If you are not digitally savvy and a poor speller, you might think that a histogram is a special x-ray of someone’s lady parts, but you’d be wrong. And maybe you’d also have a dirty mind, but that’s a matter for another conversation.
The histogram is a handy little bit of info that can be found in the software that you use to edit your photos on the back on the back of your digital camera. It’s basically a squiggly line inside of a box. It’s looks somewhat like the heart monitor of someone having a very bad day. Rather than showing a myocardial infarction in progress, it’s there to show you if your image is too dark, too light or somewhere in that sweet buttery “Goldilocks zone” known as a correct exposure.
The left side of the histogram represents black while the right side is white. The 253 values of gray run left to right from dark to light. If the squiggly line is high off the bottom edge at a certain point, it means that there are a lot of pixels with that level of lightness. If the squiggly line tends to be higher on the left side of the histogram, then you have a dark image. If the high points are gathered to the right side, the image is lighter.
To be clear, dark and light are different than being under- or over-exposed. A ‘dark’ image (histogram bunched toward the left) is just dominated by dark pixels. The main subject is still properly exposed. This kind of picture is often referred to as a low-key. A high-key image is exactly the opposite, with the background very bright, perhaps even blown out, while the main subject is still correctly exposed.
So how do you use the histogram to recognize over- and under-exposed images? First, let’s define how to recognize the histogram of a good exposure. A well-exposed image will have a histogram that starts in the lower left corner of the box and ends in the lower right corner. You may have heard some so-called experts talk about a “perfect” histogram that forms a pyramid between the two corners. This perfect histogram doesn’t exist in the real world, so don’t worry about it too much.
The histogram for an under-exposed image will appear to disappear off the left side of the “box.” More importantly, the light end of the histogram will not get anywhere near the right corner.
Conversely, the histogram of the over-exposed image will disappear off the right side and not reach the left corner.
In some cases, the histogram may disappear off one edge, yet still reach the other edge.
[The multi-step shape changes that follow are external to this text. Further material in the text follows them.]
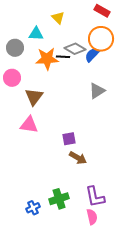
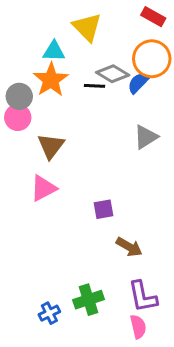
yellow triangle: (58, 18) -> (87, 27), size x1.5
gray circle: (15, 48) -> (19, 96), moved
orange star: (47, 59) -> (51, 80), moved, turned -30
pink triangle: (29, 125) -> (43, 188), turned -36
brown arrow: (78, 158) -> (129, 247), moved

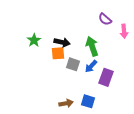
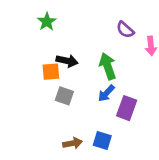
green star: (34, 40) -> (47, 22), moved
orange square: (58, 53) -> (51, 72), moved
gray square: (73, 64) -> (64, 96), moved

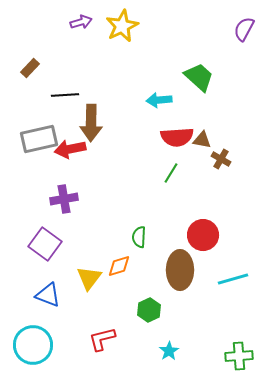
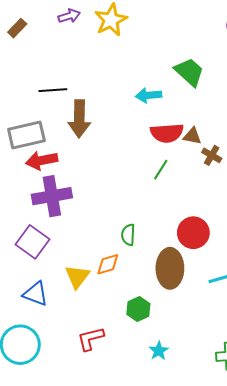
brown rectangle: (30, 68) -> (17, 28), moved
red arrow: (70, 149) -> (42, 160), moved
purple cross: (64, 199) -> (52, 196), size x1.4

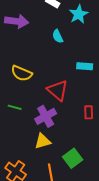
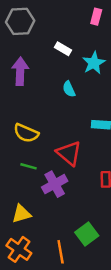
purple arrow: (17, 21) -> (20, 71), turned -95
green line: (15, 107) -> (29, 166), moved
yellow triangle: (43, 141) -> (21, 214), moved

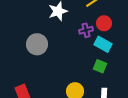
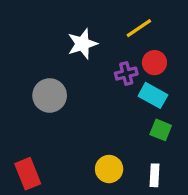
green square: (100, 66) -> (161, 130), moved

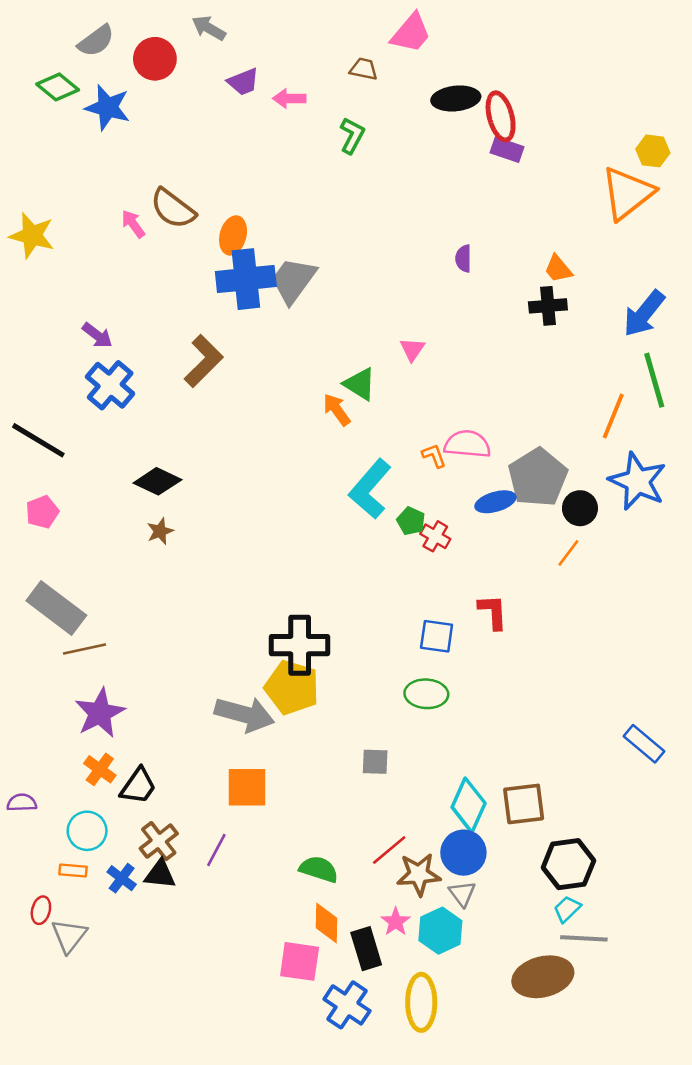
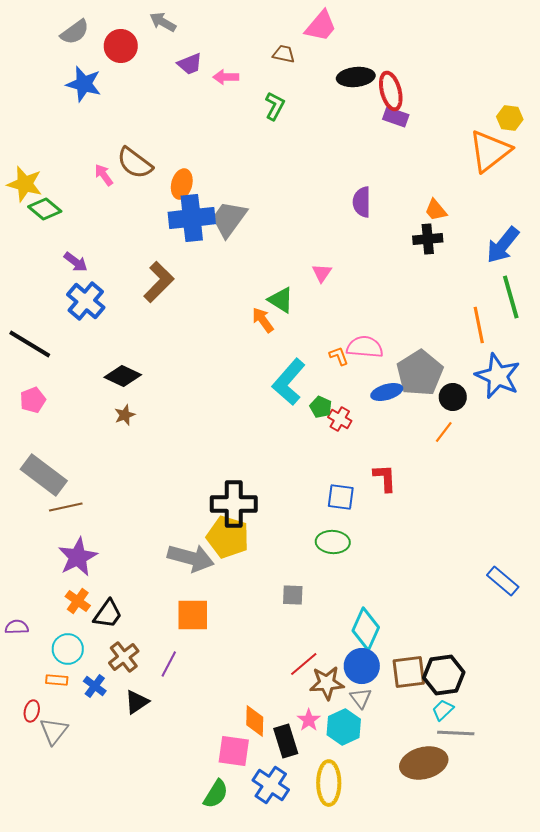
green diamond: (58, 87) -> (45, 209), moved
purple semicircle: (463, 259) -> (362, 202), size x1.4
orange line: (613, 416) -> (479, 325), turned -33
brown square: (524, 804) -> (409, 672), moved
green semicircle: (319, 869) -> (216, 794), moved, turned 104
black triangle: (160, 874) -> (137, 702), moved, turned -40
An image that pushes its histogram off the left side while still reaching to the far right corner is probably just a low-key image with extremely dark shadows.
Let me say here that your eye, and not the histogram, is the final judge as to what makes a good exposure and what isn’t. Your histogram may be screaming over-exposure or under-exposure, but something about the picture just speaks to you. If so, goes with your gut, your eye and your heart.